- **Directive**
Reproduce, character for character, the lines in the records below, starting at the line containing "Bulion szczęścia" and ending at the line containing "30 sierpnia 2015", both included.

- **Source information**
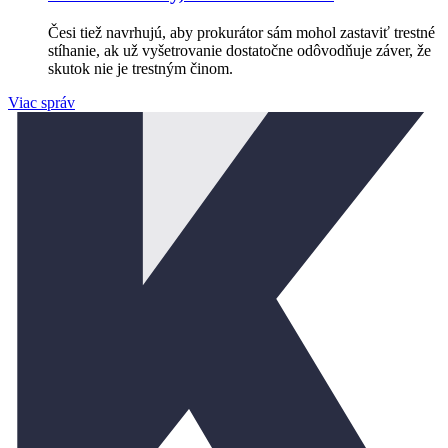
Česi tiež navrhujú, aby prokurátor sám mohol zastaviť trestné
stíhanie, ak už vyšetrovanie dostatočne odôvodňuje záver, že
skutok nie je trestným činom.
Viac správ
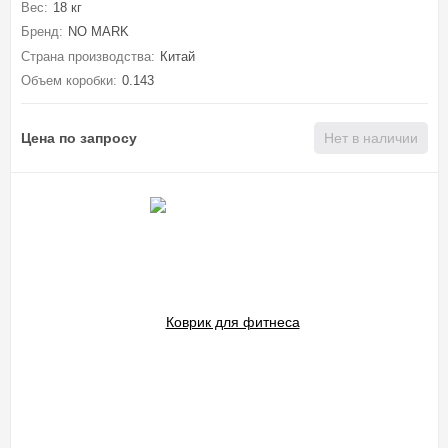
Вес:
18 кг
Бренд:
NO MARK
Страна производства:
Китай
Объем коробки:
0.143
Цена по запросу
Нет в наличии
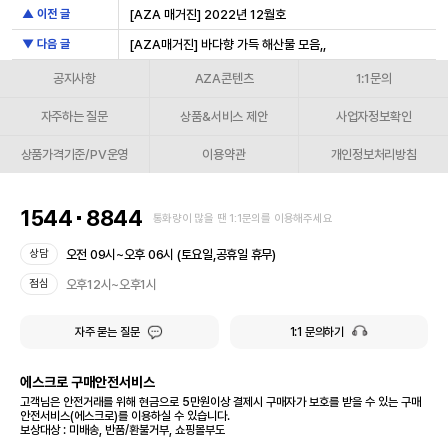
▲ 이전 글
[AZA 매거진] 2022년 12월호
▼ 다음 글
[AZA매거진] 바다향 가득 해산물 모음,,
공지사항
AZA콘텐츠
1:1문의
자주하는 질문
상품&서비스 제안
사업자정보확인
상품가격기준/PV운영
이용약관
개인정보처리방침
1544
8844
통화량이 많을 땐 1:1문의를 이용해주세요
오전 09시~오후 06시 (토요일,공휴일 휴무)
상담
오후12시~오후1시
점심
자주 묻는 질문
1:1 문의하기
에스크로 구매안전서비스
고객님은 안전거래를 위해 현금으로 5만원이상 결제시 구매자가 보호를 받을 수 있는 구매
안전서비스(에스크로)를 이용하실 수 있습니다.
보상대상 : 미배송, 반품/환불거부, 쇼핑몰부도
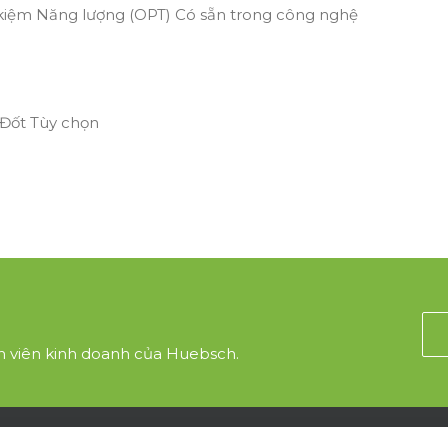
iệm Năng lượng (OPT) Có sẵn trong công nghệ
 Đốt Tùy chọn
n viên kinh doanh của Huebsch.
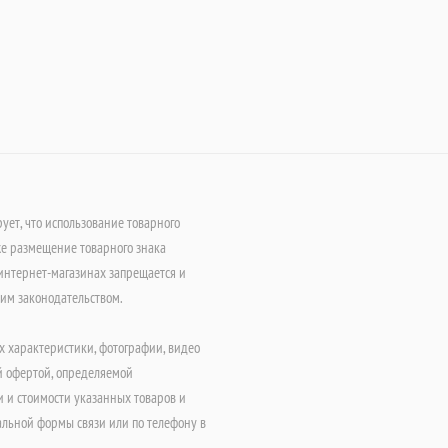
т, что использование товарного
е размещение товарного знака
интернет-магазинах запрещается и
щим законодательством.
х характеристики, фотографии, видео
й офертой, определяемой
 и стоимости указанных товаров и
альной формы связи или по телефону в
---
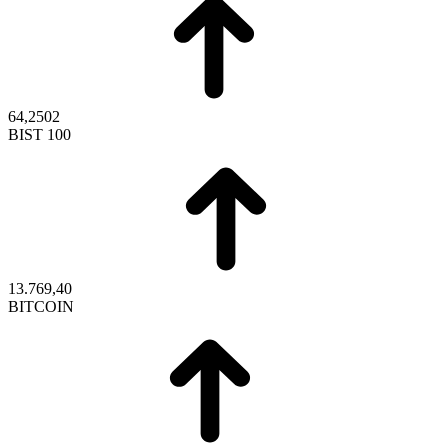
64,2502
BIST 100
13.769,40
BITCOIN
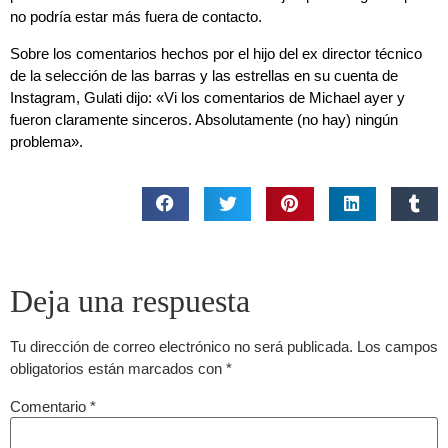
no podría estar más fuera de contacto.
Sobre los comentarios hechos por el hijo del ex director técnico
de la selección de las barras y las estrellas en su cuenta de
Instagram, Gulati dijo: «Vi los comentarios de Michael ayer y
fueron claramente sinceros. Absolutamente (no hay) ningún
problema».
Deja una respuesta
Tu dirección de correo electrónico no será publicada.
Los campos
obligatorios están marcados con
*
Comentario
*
...
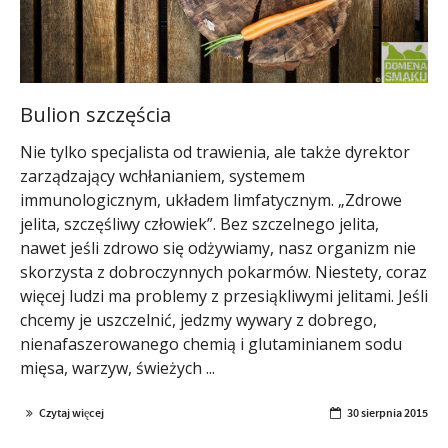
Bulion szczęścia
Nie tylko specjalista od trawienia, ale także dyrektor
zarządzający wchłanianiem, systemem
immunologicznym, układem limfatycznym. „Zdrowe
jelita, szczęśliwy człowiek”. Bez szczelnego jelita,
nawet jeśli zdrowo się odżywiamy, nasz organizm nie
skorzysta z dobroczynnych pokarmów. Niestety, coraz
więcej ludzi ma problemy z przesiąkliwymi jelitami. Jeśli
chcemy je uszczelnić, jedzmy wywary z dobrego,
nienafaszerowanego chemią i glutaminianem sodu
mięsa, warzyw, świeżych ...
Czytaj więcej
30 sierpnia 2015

- **Your solution**
Bulion szczęścia
Nie tylko specjalista od trawienia, ale także dyrektor
zarządzający wchłanianiem, systemem
immunologicznym, układem limfatycznym. „Zdrowe
jelita, szczęśliwy człowiek”. Bez szczelnego jelita,
nawet jeśli zdrowo się odżywiamy, nasz organizm nie
skorzysta z dobroczynnych pokarmów. Niestety, coraz
więcej ludzi ma problemy z przesiąkliwymi jelitami. Jeśli
chcemy je uszczelnić, jedzmy wywary z dobrego,
nienafaszerowanego chemią i glutaminianem sodu
mięsa, warzyw, świeżych ...
Czytaj więcej
30 sierpnia 2015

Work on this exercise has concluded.